Rename "Giá Đỡ" to "Chân Đế" in every line of the material below and write the lines out again with nothing else changed, leaving out the picture markers.

--- Information provided Enclosed Below ---

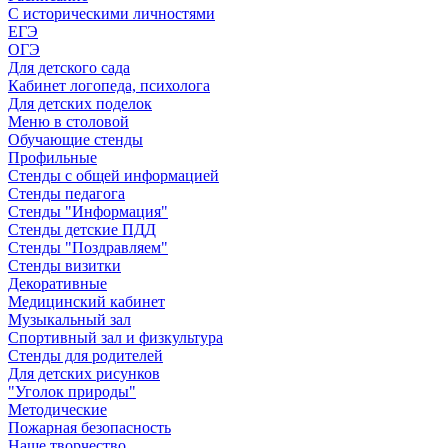
С историческими личностями
ЕГЭ
ОГЭ
Для детского сада
Кабинет логопеда, психолога
Для детских поделок
Меню в столовой
Обучающие стенды
Профильные
Стенды с общей информацией
Стенды педагога
Стенды "Информация"
Стенды детские ПДД
Стенды "Поздравляем"
Стенды визитки
Декоративные
Медицинский кабинет
Музыкальный зал
Спортивный зал и физкультура
Стенды для родителей
Для детских рисунков
"Уголок природы"
Методические
Пожарная безопасность
Наше творчество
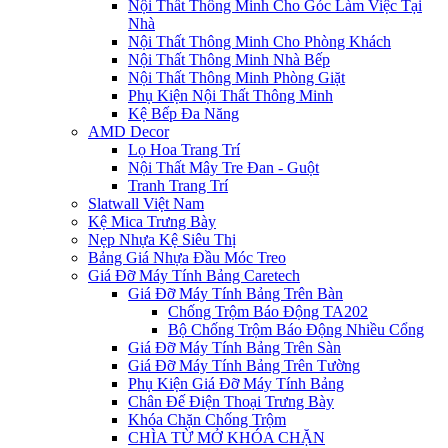
Nội Thất Thông Minh Cho Góc Làm Việc Tại
Nhà
Nội Thất Thông Minh Cho Phòng Khách
Nội Thất Thông Minh Nhà Bếp
Nội Thất Thông Minh Phòng Giặt
Phụ Kiện Nội Thất Thông Minh
Kệ Bếp Đa Năng
AMD Decor
Lọ Hoa Trang Trí
Nội Thất Mây Tre Đan - Guột
Tranh Trang Trí
Slatwall Việt Nam
Kệ Mica Trưng Bày
Nẹp Nhựa Kệ Siêu Thị
Bảng Giá Nhựa Đầu Móc Treo
Giá Đỡ Máy Tính Bảng Caretech
Giá Đỡ Máy Tính Bảng Trên Bàn
Chống Trộm Báo Động TA202
Bộ Chống Trộm Báo Động Nhiều Cổng
Giá Đỡ Máy Tính Bảng Trên Sàn
Giá Đỡ Máy Tính Bảng Trên Tường
Phụ Kiện Giá Đỡ Máy Tính Bảng
Chân Đế Điện Thoại Trưng Bày
Khóa Chặn Chống Trộm
CHÌA TỪ MỞ KHÓA CHẶN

--- End of Enclosed Information provided ---

## Result of the exercise
С историческими личностями
ЕГЭ
ОГЭ
Для детского сада
Кабинет логопеда, психолога
Для детских поделок
Меню в столовой
Обучающие стенды
Профильные
Стенды с общей информацией
Стенды педагога
Стенды "Информация"
Стенды детские ПДД
Стенды "Поздравляем"
Стенды визитки
Декоративные
Медицинский кабинет
Музыкальный зал
Спортивный зал и физкультура
Стенды для родителей
Для детских рисунков
"Уголок природы"
Методические
Пожарная безопасность
Наше творчество
Nội Thất Thông Minh Cho Góc Làm Việc Tại
Nhà
Nội Thất Thông Minh Cho Phòng Khách
Nội Thất Thông Minh Nhà Bếp
Nội Thất Thông Minh Phòng Giặt
Phụ Kiện Nội Thất Thông Minh
Kệ Bếp Đa Năng
AMD Decor
Lọ Hoa Trang Trí
Nội Thất Mây Tre Đan - Guột
Tranh Trang Trí
Slatwall Việt Nam
Kệ Mica Trưng Bày
Nẹp Nhựa Kệ Siêu Thị
Bảng Giá Nhựa Đầu Móc Treo
Chân Đế Máy Tính Bảng Caretech
Chân Đế Máy Tính Bảng Trên Bàn
Chống Trộm Báo Động TA202
Bộ Chống Trộm Báo Động Nhiều Cổng
Chân Đế Máy Tính Bảng Trên Sàn
Chân Đế Máy Tính Bảng Trên Tường
Phụ Kiện Chân Đế Máy Tính Bảng
Chân Đế Điện Thoại Trưng Bày
Khóa Chặn Chống Trộm
CHÌA TỪ MỞ KHÓA CHẶN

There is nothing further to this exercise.